You may have tried all this type of thing but I just thought I would suggest that maybe you should try a daily potty time (maybe combined with the mineral oil shake idea) where she needs to stay there for 10 minutes and have special books or toys she can look at/play with while sitting there, like a really cool sticker book or something. Or stay with her and talk her through it. (Although I realize this could be seen as controlling).
Maybe try explaining how it is not good for her body to only go once a week or whatever it is and that she really needs to let it out at least every other day or it is not good for her body. Have a reward chart for every poop and do some really fun activities when she makes a certain goal.
Maybe get the book EVERYONE POOPS and read it to her often. Take her to the zoo and let her see all the animals pooping. We went today and while we were in the petting zoo area, my ds was laughing at the little goat turds flying out of their butts like a machine gun.

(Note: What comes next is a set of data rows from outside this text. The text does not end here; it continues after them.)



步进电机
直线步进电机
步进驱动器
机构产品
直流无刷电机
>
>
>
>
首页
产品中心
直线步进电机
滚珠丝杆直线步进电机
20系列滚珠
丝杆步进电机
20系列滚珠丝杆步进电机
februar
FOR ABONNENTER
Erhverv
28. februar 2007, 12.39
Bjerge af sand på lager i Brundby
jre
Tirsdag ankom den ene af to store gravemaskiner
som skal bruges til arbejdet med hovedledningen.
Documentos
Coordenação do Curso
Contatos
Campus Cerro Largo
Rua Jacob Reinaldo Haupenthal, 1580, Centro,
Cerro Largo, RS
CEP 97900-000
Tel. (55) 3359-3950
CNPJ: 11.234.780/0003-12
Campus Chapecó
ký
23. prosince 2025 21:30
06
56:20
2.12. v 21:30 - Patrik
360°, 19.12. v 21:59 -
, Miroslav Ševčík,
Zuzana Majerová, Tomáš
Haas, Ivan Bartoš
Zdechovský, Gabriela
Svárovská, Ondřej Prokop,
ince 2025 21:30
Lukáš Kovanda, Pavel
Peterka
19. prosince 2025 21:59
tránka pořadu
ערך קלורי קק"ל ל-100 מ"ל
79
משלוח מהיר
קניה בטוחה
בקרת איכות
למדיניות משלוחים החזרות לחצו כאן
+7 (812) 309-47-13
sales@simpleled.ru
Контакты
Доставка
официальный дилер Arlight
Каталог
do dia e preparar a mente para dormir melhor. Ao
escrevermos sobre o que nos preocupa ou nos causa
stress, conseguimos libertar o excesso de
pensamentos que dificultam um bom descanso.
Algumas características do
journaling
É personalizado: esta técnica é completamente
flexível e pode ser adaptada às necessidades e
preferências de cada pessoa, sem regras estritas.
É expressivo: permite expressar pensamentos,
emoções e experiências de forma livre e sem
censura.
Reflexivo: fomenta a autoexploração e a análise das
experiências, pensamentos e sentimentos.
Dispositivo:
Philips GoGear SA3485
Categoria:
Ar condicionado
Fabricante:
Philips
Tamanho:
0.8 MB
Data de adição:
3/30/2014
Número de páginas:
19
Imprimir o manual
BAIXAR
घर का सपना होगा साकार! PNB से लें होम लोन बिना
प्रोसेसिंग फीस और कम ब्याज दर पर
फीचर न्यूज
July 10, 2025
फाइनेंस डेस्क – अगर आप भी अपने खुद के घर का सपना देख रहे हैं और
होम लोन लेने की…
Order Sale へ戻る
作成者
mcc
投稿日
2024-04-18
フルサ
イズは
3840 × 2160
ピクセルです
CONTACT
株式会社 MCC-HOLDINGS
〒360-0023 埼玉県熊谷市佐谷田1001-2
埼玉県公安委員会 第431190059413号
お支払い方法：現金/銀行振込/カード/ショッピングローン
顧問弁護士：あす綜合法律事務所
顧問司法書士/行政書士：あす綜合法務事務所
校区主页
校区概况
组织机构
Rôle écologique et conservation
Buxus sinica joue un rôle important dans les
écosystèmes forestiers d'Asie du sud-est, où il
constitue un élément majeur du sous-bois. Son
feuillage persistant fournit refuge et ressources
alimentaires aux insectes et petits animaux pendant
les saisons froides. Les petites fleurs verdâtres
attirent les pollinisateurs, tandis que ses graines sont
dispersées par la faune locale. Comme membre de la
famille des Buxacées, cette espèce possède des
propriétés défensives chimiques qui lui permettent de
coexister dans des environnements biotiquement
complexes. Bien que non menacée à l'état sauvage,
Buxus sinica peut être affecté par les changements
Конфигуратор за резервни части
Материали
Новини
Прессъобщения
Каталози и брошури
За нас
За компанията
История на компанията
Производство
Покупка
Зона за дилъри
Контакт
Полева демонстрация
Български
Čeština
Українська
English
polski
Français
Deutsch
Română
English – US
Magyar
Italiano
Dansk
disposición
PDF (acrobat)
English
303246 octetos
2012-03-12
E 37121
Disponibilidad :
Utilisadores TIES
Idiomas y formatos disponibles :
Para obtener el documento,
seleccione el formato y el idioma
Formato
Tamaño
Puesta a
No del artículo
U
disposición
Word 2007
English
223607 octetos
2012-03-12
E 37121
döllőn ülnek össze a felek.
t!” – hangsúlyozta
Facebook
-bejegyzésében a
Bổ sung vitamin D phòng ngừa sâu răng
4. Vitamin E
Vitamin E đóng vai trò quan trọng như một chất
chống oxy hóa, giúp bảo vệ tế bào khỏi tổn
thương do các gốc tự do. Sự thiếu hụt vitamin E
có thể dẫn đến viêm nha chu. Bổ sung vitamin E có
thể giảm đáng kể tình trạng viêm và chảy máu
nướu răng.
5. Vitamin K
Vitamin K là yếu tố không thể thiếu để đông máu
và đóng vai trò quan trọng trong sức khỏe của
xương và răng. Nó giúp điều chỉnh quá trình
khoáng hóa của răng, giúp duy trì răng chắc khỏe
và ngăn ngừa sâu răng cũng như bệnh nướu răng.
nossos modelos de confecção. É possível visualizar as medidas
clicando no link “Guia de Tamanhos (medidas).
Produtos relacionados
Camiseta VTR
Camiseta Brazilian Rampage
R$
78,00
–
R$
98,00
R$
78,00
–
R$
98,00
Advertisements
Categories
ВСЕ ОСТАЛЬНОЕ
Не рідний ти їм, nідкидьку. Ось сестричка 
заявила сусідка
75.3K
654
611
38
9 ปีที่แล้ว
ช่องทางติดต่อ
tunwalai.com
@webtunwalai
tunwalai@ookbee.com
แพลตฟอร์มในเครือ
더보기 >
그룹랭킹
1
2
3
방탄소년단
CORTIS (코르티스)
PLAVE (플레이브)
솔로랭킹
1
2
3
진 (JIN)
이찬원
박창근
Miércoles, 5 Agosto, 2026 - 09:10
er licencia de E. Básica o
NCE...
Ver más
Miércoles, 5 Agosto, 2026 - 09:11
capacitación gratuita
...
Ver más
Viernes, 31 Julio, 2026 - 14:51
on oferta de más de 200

So how often does she poop? Do you have a hospital clean home or talk about things being gross or disgusting often? I am not trying to suggest you do but just trying to dig deep and figure out anything that could be influencing her aversion.
The not wanting to eat thing is really troubling mama, and I agree I would ask around and find a good therapist quickly. However, I also feel her bodily function is as important as the mental side and if you have to get a little more forceful with saying I am the parent and your body needs to do this so we will sit on the pot for as long as it takes for a few mornings to break through this problem, then I would consider that as well. If she is grasping for attention or control in life, then give her lots in other areas. ust my .02 and hope I didnt offend. I am concerned for your dd is all.